Y’all don’t need me to spend as much time on the game flow and play-by-play as normal because this was not a back-and-forth battle. The anticipation for another punch/counter-punch match like we’ve grown accustomed to went out the window when the Panthers took the Seahawks to the mat as soon as the opening bell rang. Everybody knew the Panthers were gonna come out running and that’s exactly what they did on the first drive.
It didn’t matter that the crowd did their job, forcing a false start on the opening play; Carolina simply ran it three times to convert 1st & 15, and they didn’t stop there. The Rams put something on tape last week and it’s very clear that the Panthers seized on the idea. Running the ball wide with jet sweeps, lateral passes, and off-tackle rushes, they spread the Seahawks defense out then gashed them up the middle. For 13 plays the Panthers carved Seattle up, the drive looking like a Varsity-JV scrimmage. The Seahawks’ only bright spot was a remarkable pass breakup by Tariq Woolen, who peeled off of his man to swat away a pass that DJ Moore was about to catch for a touchdown. Reprieve came when a second false start created a 1st & 15 Carolina couldn’t convert, and they finally settled for a short field goal and a 3-0 lead.

→ DATA PROVIDED:
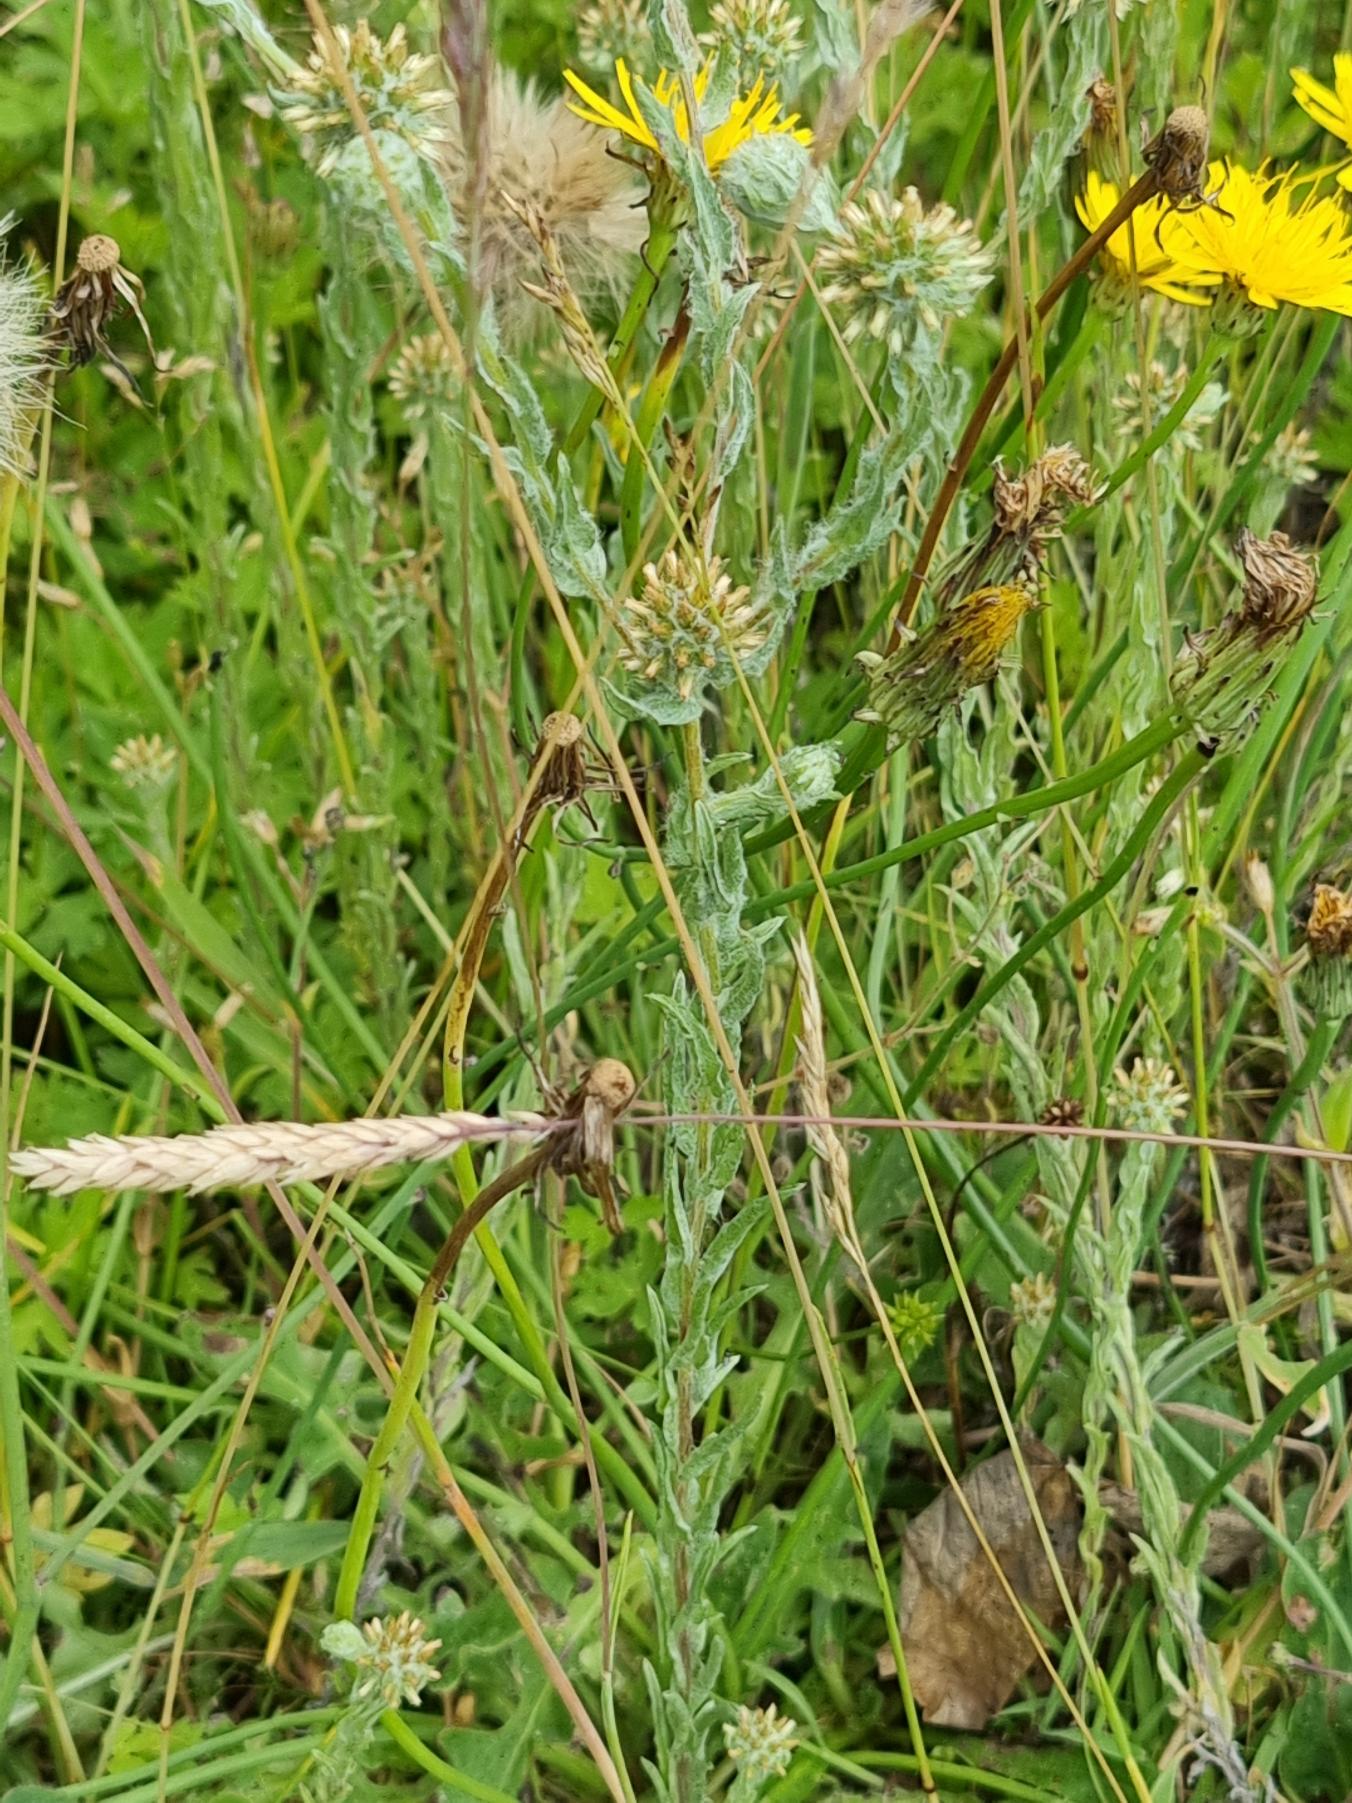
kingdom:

→ WHAT YOU WILL DO:
A – From the game recap, return the part that opens with the words containing "Y’all don’t need" and closes with "the first drive.", copied word for word.
B – Answer these questions using the game recap:
(i) On which play did the crowd force a false start?
(ii) How many plays did the Panthers run on their first drive?
(iii) Which player broke up the pass that DJ Moore was about to catch for a touchdown?

→ ANSWERS IN ORDER:
A –
Y’all don’t need me to spend as much time on the game flow and play-by-play as normal because this was not a back-and-forth battle. The anticipation for another punch/counter-punch match like we’ve grown accustomed to went out the window when the Panthers took the Seahawks to the mat as soon as the opening bell rang. Everybody knew the Panthers were gonna come out running and that’s exactly what they did on the first drive.

B –
(i) The opening play.
(ii) 13 plays.
(iii) Tariq Woolen.